Claudia Perlich grew up in East Germany and was 15 when the wall came down.
Perlich, chief scientist at analytics firm Dstillery, said, “very early on, it was clear that I was good at math.”
She had a strong interest in the subject of biology, but didn’t seem excited about the traditional jobs suited for biology majors.
Her father worked an Eastern Bloc research lab, where he was tasked with trying to build a replica of an IBM machine. It was then that she discovered what would be eventually called computer science.
“My father’s advice to his teenager daughter was, ‘If you don’t know what you want to do, pursue “computer science” because they will need it everywhere,’” Perlich said.
Coming to Colorado as an exchange student, she was hooked by a course on artificial neural networks, taught by Andreas Weigend, former Amazon chief scientist.
“That’s where I discovered what is now known as machine learning and predictive learning. I got hooked on data,” Perlich said.
She worked at IBM as a research staff member before joining Dstillery in 2010. She said she enjoyed working in the marketing industry because of the sheer volume of data to sort through.
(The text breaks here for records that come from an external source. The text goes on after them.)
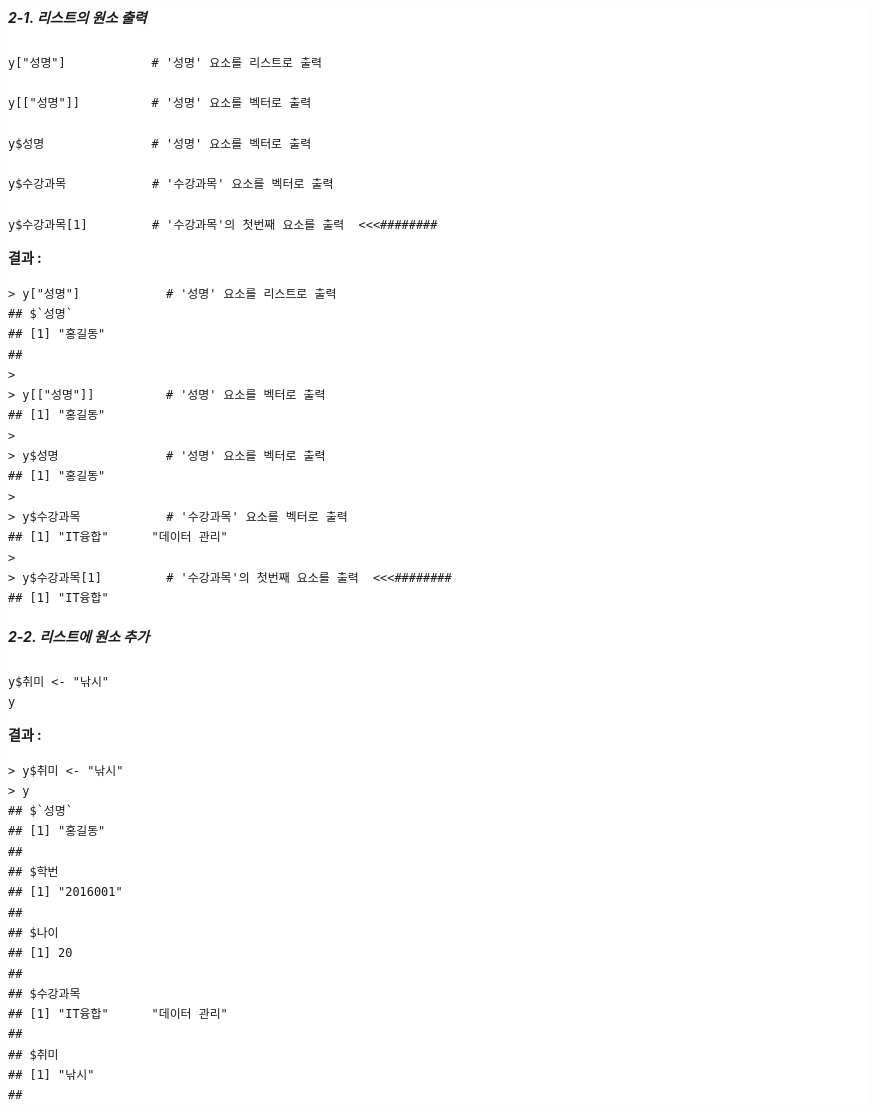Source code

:##### 2-1. 리스트의 원소 출력

```{r}
y["성명"]            # '성명' 요소를 리스트로 출력

y[["성명"]]          # '성명' 요소를 벡터로 출력 

y$성명               # '성명' 요소를 벡터로 출력 

y$수강과목            # '수강과목' 요소를 벡터로 출력 

y$수강과목[1]         # '수강과목'의 첫번째 요소를 출력  <<<########
```

**결과 :**

```
> y["성명"]            # '성명' 요소를 리스트로 출력
## $`성명`
## [1] "홍길동"
## 
> 
> y[["성명"]]          # '성명' 요소를 벡터로 출력 
## [1] "홍길동"
> 
> y$성명               # '성명' 요소를 벡터로 출력 
## [1] "홍길동"
> 
> y$수강과목            # '수강과목' 요소를 벡터로 출력 
## [1] "IT융합"      "데이터 관리"
> 
> y$수강과목[1]         # '수강과목'의 첫번째 요소를 출력  <<<########
## [1] "IT융합"
```

##### 2-2. 리스트에 원소 추가

```{r}
y$취미 <- "낚시"
y
```

**결과 :**

```
> y$취미 <- "낚시"
> y
## $`성명`
## [1] "홍길동"
## 
## $학번
## [1] "2016001"
## 
## $나이
## [1] 20
## 
## $수강과목
## [1] "IT융합"      "데이터 관리"
## 
## $취미
## [1] "낚시"
## 
```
“The rise of what was called big data created a new field, and digital marketing is a playground for data science,” Perlich said. “The access to data and your ability to put these machines to the test [is unparalleled].”
She has a way to explain her field in a way that laymen and laywomen can easily understand.
“I express it as an analogy to human learning. The reality is, the majority of things we learn is by trying them out,” Perlich said. “Machine learning is a field where you provide experiences to an algorithm and get feedback on what works and what doesn’t.”
That human element is crucial when looking for new employees.
“When we interview people, we look for personal [traits]. We look for people with an unsatisfied personality who wants to get to the bottom of an issue,” Perlich said.
“You never know if the machine is as good as it can be or [can never be] sure what it will do,” Perlich said. “It’s an intuition and if there’s a slightest deviation of what you expect, you want to get to the bottom of it. The needs to be a curiosity and a skepticism.”
She added: “I can help you get to the bottom of it, but you need to want to know.”
Perlich said the industry is still in the process of mapping out smart metrics.
“One of the problems [with data is the obsession with] weak metrics,” Perlich said. “[People] focus on legacy behaviors like scale, or viewability, or what got exposure. But you’re missing the strength of what machine learning can do.”
She gave, as an example, advertisers focusing on maximizing click rates instead of whether the ad changes purchase behavior. Machine learning is only as valuable as the strength of humans in deciding what it should optimize for.
Regarding the rise of AI, Perlich said the data scientist’s worth only increases as the systems get more intelligent.
“I still see myself as the teacher in these scenarios of the artificial experience. They need to be trained and watched over,” Perlich said. “I am not worried about the job of data scientist. We’re not going to be eaten by the children soon, or at least that’s my prognosis for the next 10 years.”